Just outside of Eureka Springs, a hootenanny meets on the historic Berryville town square. A hootenanny, also called a wingding, is an informal group of folks of all ages playing banjos, guitars, fiddles and what have you. Mostly folk music, the hootenanny meets every Friday 7-9pm at the old Grand View Hotel.
The world’s newest art museum just opened in Northwest Arkansas. Crystal Bridges Museum of American Art houses an amazing collection of American art ranging from the colonial period through today. With a focus on education, Crystal Bridges offers guests a chance to Draw in the Galleries. Study elements of art while looking at masterworks. Class subjects include Landscape, Portraiture, and Figure Drawing. They are offered every month and registration is required.

▸ Data provided
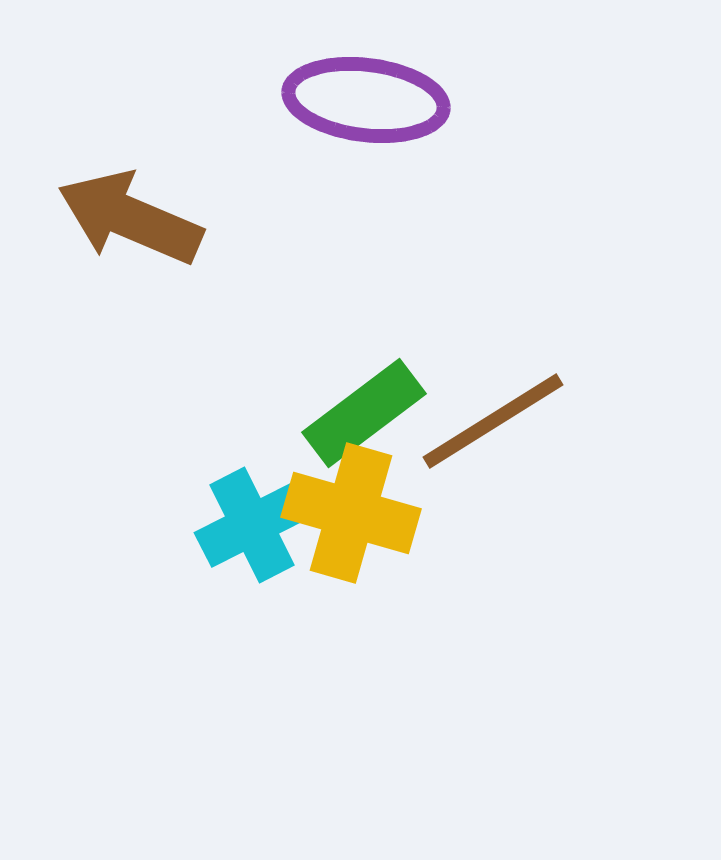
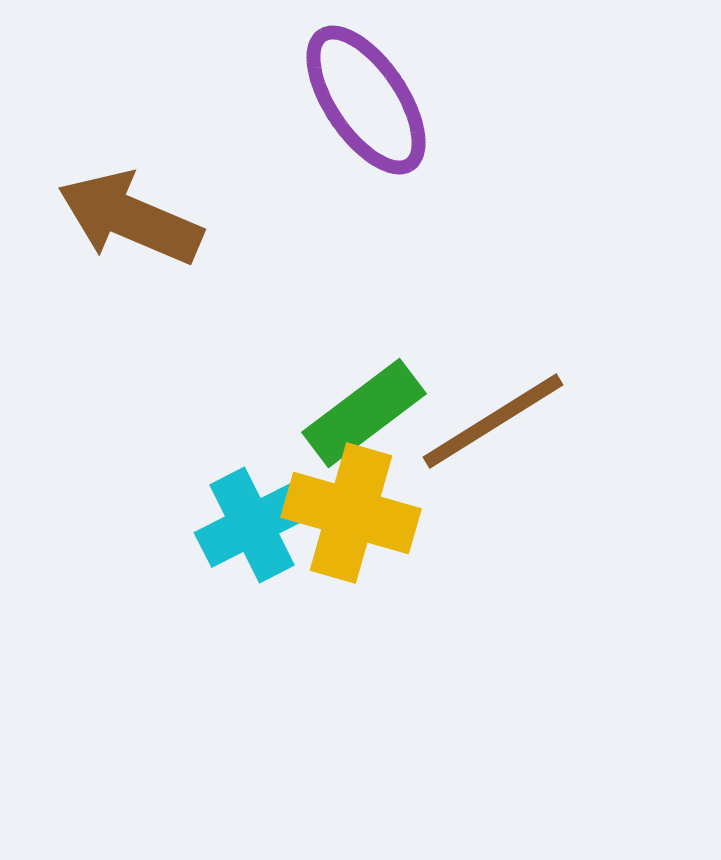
purple ellipse: rotated 49 degrees clockwise
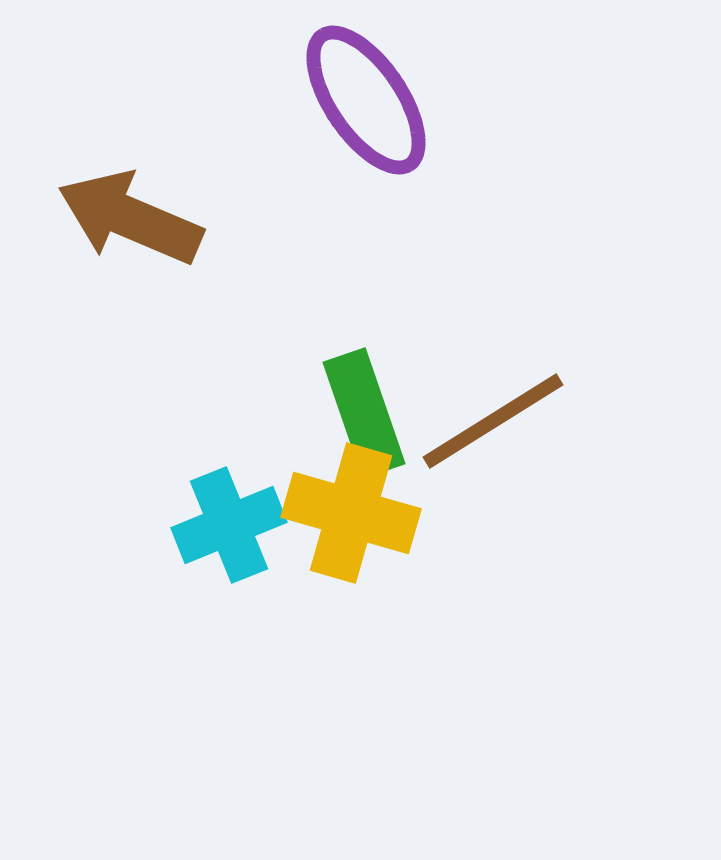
green rectangle: rotated 72 degrees counterclockwise
cyan cross: moved 23 px left; rotated 5 degrees clockwise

▸ Aim A
Name the class subjects that the Northwest Arkansas passage gives for Draw in the Galleries.
▸ Aim B
Write what comes next in the Northwest Arkansas passage, starting after its final sentence.

▸ Expected answer A
Landscape, Portraiture, and Figure Drawing.

▸ Expected answer B
Basketmaking or basket weaving is an ancient craft. The Cherokee people of native America have long been respected for their basketmaking skills and best known for their complex “double weave” baskets. Often made from white oak, baskets were valuable articles of commerce throughout history. Today, their value ranges from utilitarian to works of art. Learn to make your own authentic Cherokee “double weave” basket at Fire Om Earth studios and become a link in the chain that keeps American heritage alive.
Stewardship and environmentally conscious thinking is part of today’s culture. Recycling is essential to reducing physical and financial waste and preserves the beautiful natural resources of the Ozark Mountains for future generations. In that spirit, Crystal Bridges Museum of American Art teaches art using recycled materials. Bring Your Own Art and make a collage using found objects.
Crystal Bridges Museum of American Art officially opens soon. In preparation for your visit, here is a compliation of recent articles focusing on various aspects of the museum, its creator, and collection.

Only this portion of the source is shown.